• _Page text_
↓↓↓
PACS: 12.39.Fe, 12.40.Yx, 12.90.+b, 14.40.Aq, 14.40.Cs
%\bigskip
\section*{ }
Schwinger's original nonet mass formula \cite{Sch} (here the symbol for the
meson stands for its mass)
\beq
\left( 4K^2-3\eta ^2-\pi ^2\right) \left( 3\eta ^{'2}+\pi ^2-4K^2\right) =
8\left( K^2-\pi ^2\right) ^2
\eeq
relates the masses of the isovector $(\pi ),$ isodoublet $(K)$ and isoscalar
mostly octet $(\eta )$ and mostly singlet $(\eta ^{'})$ states of a meson 
nonet.\footnote{Since these designations apply to all spin states, e.g., 
vector mesons will be confusingly labelled as $\eta $'s. We ask the reader to
bear with us in this in the interest of minimizing notation.} It is usually
derived in the following way:

For the ideal Gell-Mann--Okubo type structure of a nonet, the octet-singlet 
mass squared matrix is\footnote{This matrix leads to the Gell-Mann--Okubo 
values for the masses of the pure $n\bar{n}$ and $s\bar{s}$ states $(n=u,d):$
$\pi ^2$ and $2K^2-\pi ^2,$ respectively.}
\beq
M^2=\left( 
\begin{array}{cc}
M^2_{88} & M^2_{89} \\
M^2_{89} & M^2_{99}
\end{array}
\right ) =\frac{1}{3}\left(
\begin{array}{cc}
4K^2-\pi ^2 & -2\sqrt{2}\;(K^2-\pi ^2) \\
-2\sqrt{2}\;(K^2-\pi ^2) & 2K^2+\pi ^2 
\end{array}
\right) .
\eeq
The masses of the physical $\eta $ and $\eta ^{'}$ states are given by 
diagonalizing the $M^2$ matrix, 
\beq
M^2=\left(
\begin{array}{cc}
\eta ^2 & 0 \\
0 & \eta ^{'2}
\end{array}
\right) ,
\eeq
and obtained from the invariance of the trace and determinant under a unitary
transformation, namely a rotation in the flavor space. As follows from (2),(3),
\beq
{\rm Tr}\;\!M^2=2K^2=\eta ^2+\eta ^{'2},
\eeq
\beq
{\rm Det}\;\!M^2=\frac{1}{9}\left[ \left( 4K^2-\pi ^2\right) \left( 2K^2+\pi 
^2\right) -8\left( K^2-\pi ^2\right) ^2\right] =\eta ^2\eta ^{'2}.
↑↑↑
(Collection entries)
↓↓↓
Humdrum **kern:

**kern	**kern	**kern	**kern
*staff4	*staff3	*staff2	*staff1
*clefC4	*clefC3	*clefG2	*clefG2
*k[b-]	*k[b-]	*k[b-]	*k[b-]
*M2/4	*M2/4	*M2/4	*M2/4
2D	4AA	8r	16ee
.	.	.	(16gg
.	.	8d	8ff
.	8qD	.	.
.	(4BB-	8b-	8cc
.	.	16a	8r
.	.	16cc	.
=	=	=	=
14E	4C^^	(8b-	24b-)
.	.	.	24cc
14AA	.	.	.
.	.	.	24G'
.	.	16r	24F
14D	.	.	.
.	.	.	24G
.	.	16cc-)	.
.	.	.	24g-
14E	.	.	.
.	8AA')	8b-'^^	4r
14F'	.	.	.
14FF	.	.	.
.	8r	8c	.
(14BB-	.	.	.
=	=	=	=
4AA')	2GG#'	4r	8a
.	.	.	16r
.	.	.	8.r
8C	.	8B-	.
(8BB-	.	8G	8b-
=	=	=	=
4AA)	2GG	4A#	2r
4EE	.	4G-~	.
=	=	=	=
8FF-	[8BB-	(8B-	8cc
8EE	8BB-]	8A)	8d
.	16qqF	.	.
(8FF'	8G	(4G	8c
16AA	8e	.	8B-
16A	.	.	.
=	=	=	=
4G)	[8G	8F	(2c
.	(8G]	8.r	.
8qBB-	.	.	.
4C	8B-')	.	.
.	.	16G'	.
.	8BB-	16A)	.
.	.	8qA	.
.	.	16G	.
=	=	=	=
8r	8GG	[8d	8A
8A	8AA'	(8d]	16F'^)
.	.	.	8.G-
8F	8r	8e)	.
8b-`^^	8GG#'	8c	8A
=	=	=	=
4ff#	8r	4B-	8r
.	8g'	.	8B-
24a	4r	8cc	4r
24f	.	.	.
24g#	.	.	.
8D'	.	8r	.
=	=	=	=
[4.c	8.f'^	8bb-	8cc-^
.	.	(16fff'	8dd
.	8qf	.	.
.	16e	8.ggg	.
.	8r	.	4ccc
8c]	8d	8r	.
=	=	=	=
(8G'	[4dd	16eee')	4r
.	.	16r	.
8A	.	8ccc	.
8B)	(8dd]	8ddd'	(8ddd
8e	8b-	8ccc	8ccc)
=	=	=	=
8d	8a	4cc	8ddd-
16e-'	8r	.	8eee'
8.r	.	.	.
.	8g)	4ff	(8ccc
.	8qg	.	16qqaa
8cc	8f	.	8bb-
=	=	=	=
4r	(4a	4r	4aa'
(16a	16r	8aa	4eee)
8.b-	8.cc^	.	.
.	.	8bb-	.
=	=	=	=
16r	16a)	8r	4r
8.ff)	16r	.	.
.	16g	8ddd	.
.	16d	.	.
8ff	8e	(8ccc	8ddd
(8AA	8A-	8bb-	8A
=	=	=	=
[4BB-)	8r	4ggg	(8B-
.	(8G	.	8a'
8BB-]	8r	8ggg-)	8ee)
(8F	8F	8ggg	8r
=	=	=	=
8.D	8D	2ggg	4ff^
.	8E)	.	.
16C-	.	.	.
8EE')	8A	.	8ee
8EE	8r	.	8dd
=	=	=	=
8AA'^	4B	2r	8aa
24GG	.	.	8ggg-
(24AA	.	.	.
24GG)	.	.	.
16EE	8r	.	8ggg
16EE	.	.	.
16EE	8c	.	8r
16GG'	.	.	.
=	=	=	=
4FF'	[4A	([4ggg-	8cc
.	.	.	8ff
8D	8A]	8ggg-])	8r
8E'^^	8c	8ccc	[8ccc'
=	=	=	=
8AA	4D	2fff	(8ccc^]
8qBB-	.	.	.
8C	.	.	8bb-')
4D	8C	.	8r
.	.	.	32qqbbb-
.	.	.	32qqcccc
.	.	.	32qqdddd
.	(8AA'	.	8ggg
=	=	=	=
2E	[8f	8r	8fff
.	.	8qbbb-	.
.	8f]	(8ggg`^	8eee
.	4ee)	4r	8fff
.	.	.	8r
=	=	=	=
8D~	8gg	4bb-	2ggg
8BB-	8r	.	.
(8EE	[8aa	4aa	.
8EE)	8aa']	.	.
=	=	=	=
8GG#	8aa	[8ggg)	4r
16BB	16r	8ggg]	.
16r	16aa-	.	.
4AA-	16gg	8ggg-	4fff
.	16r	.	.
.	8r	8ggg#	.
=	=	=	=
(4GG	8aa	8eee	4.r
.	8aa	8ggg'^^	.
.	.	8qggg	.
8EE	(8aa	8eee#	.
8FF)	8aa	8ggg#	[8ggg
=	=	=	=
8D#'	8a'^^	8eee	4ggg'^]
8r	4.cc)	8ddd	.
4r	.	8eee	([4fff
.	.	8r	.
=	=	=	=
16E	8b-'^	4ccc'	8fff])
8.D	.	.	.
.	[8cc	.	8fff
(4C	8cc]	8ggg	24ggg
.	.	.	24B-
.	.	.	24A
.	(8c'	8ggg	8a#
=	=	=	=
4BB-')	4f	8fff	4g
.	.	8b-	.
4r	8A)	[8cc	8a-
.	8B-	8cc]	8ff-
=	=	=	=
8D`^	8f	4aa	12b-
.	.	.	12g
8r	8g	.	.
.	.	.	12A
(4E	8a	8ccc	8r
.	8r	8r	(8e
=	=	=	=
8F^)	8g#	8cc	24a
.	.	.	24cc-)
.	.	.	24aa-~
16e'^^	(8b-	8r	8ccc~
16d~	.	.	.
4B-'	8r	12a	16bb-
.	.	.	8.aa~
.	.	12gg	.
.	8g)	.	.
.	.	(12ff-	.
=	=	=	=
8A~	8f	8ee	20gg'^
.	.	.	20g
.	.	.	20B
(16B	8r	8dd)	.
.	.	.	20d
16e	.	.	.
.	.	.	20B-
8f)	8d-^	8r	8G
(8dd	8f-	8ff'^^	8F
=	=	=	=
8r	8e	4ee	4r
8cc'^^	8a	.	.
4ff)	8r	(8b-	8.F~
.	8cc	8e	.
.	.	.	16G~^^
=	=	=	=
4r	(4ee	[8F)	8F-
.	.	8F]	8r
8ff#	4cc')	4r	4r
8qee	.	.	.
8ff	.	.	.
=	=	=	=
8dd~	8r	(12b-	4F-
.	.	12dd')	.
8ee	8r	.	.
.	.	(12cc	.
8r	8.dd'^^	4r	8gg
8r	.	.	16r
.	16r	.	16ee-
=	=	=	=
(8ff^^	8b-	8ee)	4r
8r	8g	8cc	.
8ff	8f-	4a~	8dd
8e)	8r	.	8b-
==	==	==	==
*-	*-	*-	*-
↑↑↑
• _Exercise set_
a - Answer each question from the meson mass text above.
(i) Which four states of a meson nonet does Schwinger's original formula relate?
(ii) What values does the octet-singlet matrix give for the masses of the pure n n̄ and s s̄ states?
(iii) Under what kind of transformation are the trace and determinant invariant?
b - Explain why vector mesons are labeled as η's in the meson mass text above.

• _Answers to the exercise_
a -
(i) The isovector (π), the isodoublet (K), and the isoscalar mostly octet (η) and mostly singlet (η′) states.
(ii) π² for the n n̄ state and 2K² − π² for the s s̄ state.
(iii) A unitary transformation, namely a rotation in the flavor space.

b - The designations apply to all spin states, so vector mesons receive the same η labels. The authors keep this usage to minimize notation.